▸ What to produce:
Every record must be written out once more, with nothing added or omitted.

# # # # #

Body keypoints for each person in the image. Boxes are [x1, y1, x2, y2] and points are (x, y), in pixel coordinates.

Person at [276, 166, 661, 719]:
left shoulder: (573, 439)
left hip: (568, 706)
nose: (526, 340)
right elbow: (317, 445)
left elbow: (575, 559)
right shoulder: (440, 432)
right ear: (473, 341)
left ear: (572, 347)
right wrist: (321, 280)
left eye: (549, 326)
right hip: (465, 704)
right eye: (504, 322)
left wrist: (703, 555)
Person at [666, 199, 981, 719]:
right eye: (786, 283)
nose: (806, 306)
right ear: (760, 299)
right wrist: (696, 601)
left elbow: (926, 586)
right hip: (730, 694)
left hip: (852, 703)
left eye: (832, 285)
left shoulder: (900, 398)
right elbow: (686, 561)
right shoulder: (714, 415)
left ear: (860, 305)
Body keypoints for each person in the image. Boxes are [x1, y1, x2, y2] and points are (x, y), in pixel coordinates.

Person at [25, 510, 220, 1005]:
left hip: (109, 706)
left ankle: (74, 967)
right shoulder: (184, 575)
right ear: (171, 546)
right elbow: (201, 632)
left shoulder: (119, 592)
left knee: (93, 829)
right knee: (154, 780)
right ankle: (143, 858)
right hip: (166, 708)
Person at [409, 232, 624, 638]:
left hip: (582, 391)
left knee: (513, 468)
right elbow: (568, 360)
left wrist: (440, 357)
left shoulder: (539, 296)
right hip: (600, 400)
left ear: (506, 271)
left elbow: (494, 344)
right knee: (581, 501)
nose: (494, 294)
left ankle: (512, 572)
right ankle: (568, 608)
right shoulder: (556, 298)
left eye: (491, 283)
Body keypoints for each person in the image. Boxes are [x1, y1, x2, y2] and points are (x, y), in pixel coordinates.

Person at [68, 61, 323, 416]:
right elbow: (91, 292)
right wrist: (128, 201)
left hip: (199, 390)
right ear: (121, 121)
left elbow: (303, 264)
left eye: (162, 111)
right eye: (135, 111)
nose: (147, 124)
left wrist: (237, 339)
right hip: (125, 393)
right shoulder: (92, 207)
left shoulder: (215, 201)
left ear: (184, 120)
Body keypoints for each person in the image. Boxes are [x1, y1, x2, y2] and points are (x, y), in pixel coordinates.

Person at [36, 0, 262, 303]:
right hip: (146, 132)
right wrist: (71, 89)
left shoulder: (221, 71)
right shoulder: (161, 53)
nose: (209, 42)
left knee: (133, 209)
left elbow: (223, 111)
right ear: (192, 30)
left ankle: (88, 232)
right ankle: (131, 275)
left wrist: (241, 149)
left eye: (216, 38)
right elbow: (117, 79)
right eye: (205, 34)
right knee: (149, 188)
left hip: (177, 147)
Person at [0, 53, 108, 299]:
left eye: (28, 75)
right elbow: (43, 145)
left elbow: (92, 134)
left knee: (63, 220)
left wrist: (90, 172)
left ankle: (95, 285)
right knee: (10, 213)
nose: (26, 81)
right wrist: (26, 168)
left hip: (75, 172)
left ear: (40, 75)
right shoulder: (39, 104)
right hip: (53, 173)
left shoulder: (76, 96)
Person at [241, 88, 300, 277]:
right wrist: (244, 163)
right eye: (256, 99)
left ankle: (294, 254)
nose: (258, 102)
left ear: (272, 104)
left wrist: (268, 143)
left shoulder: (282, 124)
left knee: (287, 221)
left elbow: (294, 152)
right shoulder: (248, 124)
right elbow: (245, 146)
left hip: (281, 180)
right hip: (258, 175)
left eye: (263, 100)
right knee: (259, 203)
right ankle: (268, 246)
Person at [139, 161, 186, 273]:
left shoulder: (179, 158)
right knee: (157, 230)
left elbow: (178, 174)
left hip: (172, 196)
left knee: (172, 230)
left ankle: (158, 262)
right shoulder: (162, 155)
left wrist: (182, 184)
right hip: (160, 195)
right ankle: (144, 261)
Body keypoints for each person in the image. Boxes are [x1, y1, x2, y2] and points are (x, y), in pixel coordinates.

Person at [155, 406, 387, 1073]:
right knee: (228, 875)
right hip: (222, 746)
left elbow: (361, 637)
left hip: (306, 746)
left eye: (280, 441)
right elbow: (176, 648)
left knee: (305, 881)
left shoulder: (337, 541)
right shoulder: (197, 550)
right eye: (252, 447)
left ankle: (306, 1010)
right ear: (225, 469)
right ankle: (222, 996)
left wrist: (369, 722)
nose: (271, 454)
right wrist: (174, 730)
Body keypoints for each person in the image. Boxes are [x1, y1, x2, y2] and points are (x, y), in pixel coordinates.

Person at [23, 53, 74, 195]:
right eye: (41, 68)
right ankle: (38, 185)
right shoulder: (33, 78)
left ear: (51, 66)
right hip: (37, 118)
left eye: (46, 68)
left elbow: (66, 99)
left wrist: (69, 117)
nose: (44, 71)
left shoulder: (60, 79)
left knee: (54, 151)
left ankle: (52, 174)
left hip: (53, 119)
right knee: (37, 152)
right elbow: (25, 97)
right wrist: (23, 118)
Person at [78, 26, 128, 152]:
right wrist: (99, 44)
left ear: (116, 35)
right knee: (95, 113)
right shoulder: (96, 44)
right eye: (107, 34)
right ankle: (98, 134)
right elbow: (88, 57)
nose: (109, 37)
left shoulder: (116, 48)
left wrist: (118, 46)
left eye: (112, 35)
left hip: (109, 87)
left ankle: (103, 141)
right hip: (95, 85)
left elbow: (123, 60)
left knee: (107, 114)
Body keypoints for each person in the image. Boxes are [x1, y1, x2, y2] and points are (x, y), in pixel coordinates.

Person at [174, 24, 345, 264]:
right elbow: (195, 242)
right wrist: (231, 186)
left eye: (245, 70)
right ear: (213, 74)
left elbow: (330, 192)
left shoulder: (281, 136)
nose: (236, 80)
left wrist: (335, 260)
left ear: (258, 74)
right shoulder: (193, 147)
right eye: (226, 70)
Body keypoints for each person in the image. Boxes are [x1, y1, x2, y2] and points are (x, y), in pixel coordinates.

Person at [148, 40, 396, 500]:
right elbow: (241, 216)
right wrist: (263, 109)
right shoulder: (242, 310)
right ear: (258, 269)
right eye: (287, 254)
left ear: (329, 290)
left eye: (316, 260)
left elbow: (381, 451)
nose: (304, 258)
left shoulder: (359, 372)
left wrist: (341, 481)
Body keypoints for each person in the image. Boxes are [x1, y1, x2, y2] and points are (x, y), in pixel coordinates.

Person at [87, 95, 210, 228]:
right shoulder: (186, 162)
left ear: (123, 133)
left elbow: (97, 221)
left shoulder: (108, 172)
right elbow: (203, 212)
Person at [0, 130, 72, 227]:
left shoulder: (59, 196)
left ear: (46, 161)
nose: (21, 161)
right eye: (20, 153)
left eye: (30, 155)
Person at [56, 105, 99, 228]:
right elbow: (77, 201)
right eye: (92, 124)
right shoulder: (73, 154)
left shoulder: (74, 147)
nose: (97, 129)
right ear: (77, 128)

# # # # #

▸ Reply:
Body keypoints for each person in the image. Boxes are [x1, y1, x2, y2] and points are (x, y), in pixel coordinates.

Person at [276, 166, 661, 719]:
left shoulder: (573, 439)
left hip: (568, 706)
nose: (526, 340)
right elbow: (317, 445)
left elbow: (575, 559)
right shoulder: (440, 432)
right ear: (473, 341)
left ear: (572, 347)
right wrist: (321, 280)
left eye: (549, 326)
right hip: (465, 704)
right eye: (504, 322)
left wrist: (703, 555)
Person at [666, 199, 981, 719]:
right eye: (786, 283)
nose: (806, 306)
right ear: (760, 299)
right wrist: (696, 601)
left elbow: (926, 586)
right hip: (730, 694)
left hip: (852, 703)
left eye: (832, 285)
left shoulder: (900, 398)
right elbow: (686, 561)
right shoulder: (714, 415)
left ear: (860, 305)
Body keypoints for each person in the image. Boxes are [x1, y1, x2, y2] and points are (x, y), in pixel coordinates.

Person at [25, 510, 220, 1005]:
left hip: (109, 706)
left ankle: (74, 967)
right shoulder: (184, 575)
right ear: (171, 546)
right elbow: (201, 632)
left shoulder: (119, 592)
left knee: (93, 829)
right knee: (154, 780)
right ankle: (143, 858)
right hip: (166, 708)
Person at [409, 232, 624, 638]:
left hip: (582, 391)
left knee: (513, 468)
right elbow: (568, 360)
left wrist: (440, 357)
left shoulder: (539, 296)
right hip: (600, 400)
left ear: (506, 271)
left elbow: (494, 344)
right knee: (581, 501)
nose: (494, 294)
left ankle: (512, 572)
right ankle: (568, 608)
right shoulder: (556, 298)
left eye: (491, 283)
Body keypoints for each person in the image. Boxes are [x1, y1, x2, y2] and points are (x, y), in pixel coordinates.

Person at [68, 61, 323, 416]:
right elbow: (91, 292)
right wrist: (128, 201)
left hip: (199, 390)
right ear: (121, 121)
left elbow: (303, 264)
left eye: (162, 111)
right eye: (135, 111)
nose: (147, 124)
left wrist: (237, 339)
right hip: (125, 393)
right shoulder: (92, 207)
left shoulder: (215, 201)
left ear: (184, 120)
Body keypoints for each person in the image. Boxes are [x1, y1, x2, y2] and points are (x, y), in pixel coordinates.

Person at [36, 0, 262, 303]:
right hip: (146, 132)
right wrist: (71, 89)
left shoulder: (221, 71)
right shoulder: (161, 53)
nose: (209, 42)
left knee: (133, 209)
left elbow: (223, 111)
right ear: (192, 30)
left ankle: (88, 232)
right ankle: (131, 275)
left wrist: (241, 149)
left eye: (216, 38)
right elbow: (117, 79)
right eye: (205, 34)
right knee: (149, 188)
left hip: (177, 147)
Person at [0, 53, 108, 299]:
left eye: (28, 75)
right elbow: (43, 145)
left elbow: (92, 134)
left knee: (63, 220)
left wrist: (90, 172)
left ankle: (95, 285)
right knee: (10, 213)
nose: (26, 81)
right wrist: (26, 168)
left hip: (75, 172)
left ear: (40, 75)
right shoulder: (39, 104)
right hip: (53, 173)
left shoulder: (76, 96)
Person at [241, 88, 300, 277]:
right wrist: (244, 163)
right eye: (256, 99)
left ankle: (294, 254)
nose: (258, 102)
left ear: (272, 104)
left wrist: (268, 143)
left shoulder: (282, 124)
left knee: (287, 221)
left elbow: (294, 152)
right shoulder: (248, 124)
right elbow: (245, 146)
left hip: (281, 180)
right hip: (258, 175)
left eye: (263, 100)
right knee: (259, 203)
right ankle: (268, 246)
Person at [139, 161, 186, 273]:
left shoulder: (179, 158)
right knee: (157, 230)
left elbow: (178, 174)
left hip: (172, 196)
left knee: (172, 230)
left ankle: (158, 262)
right shoulder: (162, 155)
left wrist: (182, 184)
right hip: (160, 195)
right ankle: (144, 261)
Body keypoints for each person in the image. Boxes are [x1, y1, x2, y2] and points are (x, y), in pixel coordinates.

Person at [155, 406, 387, 1073]:
right knee: (228, 875)
right hip: (222, 746)
left elbow: (361, 637)
left hip: (306, 746)
left eye: (280, 441)
right elbow: (176, 648)
left knee: (305, 881)
left shoulder: (337, 541)
right shoulder: (197, 550)
right eye: (252, 447)
left ankle: (306, 1010)
right ear: (225, 469)
right ankle: (222, 996)
left wrist: (369, 722)
nose: (271, 454)
right wrist: (174, 730)
Body keypoints for each person in the image. Boxes are [x1, y1, x2, y2] and points are (x, y), in pixel coordinates.

Person at [23, 53, 74, 195]:
right eye: (41, 68)
right ankle: (38, 185)
right shoulder: (33, 78)
left ear: (51, 66)
right hip: (37, 118)
left eye: (46, 68)
left elbow: (66, 99)
left wrist: (69, 117)
nose: (44, 71)
left shoulder: (60, 79)
left knee: (54, 151)
left ankle: (52, 174)
left hip: (53, 119)
right knee: (37, 152)
right elbow: (25, 97)
right wrist: (23, 118)
Person at [78, 26, 128, 152]:
right wrist: (99, 44)
left ear: (116, 35)
right knee: (95, 113)
right shoulder: (96, 44)
right eye: (107, 34)
right ankle: (98, 134)
right elbow: (88, 57)
nose: (109, 37)
left shoulder: (116, 48)
left wrist: (118, 46)
left eye: (112, 35)
left hip: (109, 87)
left ankle: (103, 141)
right hip: (95, 85)
left elbow: (123, 60)
left knee: (107, 114)
Body keypoints for each person in the image. Boxes are [x1, y1, x2, y2] and points are (x, y), in pixel coordinates.

Person at [174, 24, 345, 264]:
right elbow: (195, 242)
right wrist: (231, 186)
left eye: (245, 70)
right ear: (213, 74)
left elbow: (330, 192)
left shoulder: (281, 136)
nose: (236, 80)
left wrist: (335, 260)
left ear: (258, 74)
right shoulder: (193, 147)
right eye: (226, 70)
Body keypoints for each person in the image. Boxes are [x1, y1, x2, y2] and points are (x, y), in pixel coordinates.

Person at [148, 40, 396, 500]:
right elbow: (241, 216)
right wrist: (263, 109)
right shoulder: (242, 310)
right ear: (258, 269)
right eye: (287, 254)
left ear: (329, 290)
left eye: (316, 260)
left elbow: (381, 451)
nose: (304, 258)
left shoulder: (359, 372)
left wrist: (341, 481)
Body keypoints for each person in the image. Boxes are [x1, y1, x2, y2] and points are (x, y), in pixel coordinates.

Person at [87, 95, 210, 228]:
right shoulder: (186, 162)
left ear: (123, 133)
left elbow: (97, 221)
left shoulder: (108, 172)
right elbow: (203, 212)
Person at [0, 130, 72, 227]:
left shoulder: (59, 196)
left ear: (46, 161)
nose: (21, 161)
right eye: (20, 153)
left eye: (30, 155)
Person at [56, 105, 99, 228]:
right elbow: (77, 201)
right eye: (92, 124)
right shoulder: (73, 154)
left shoulder: (74, 147)
nose: (97, 129)
right ear: (77, 128)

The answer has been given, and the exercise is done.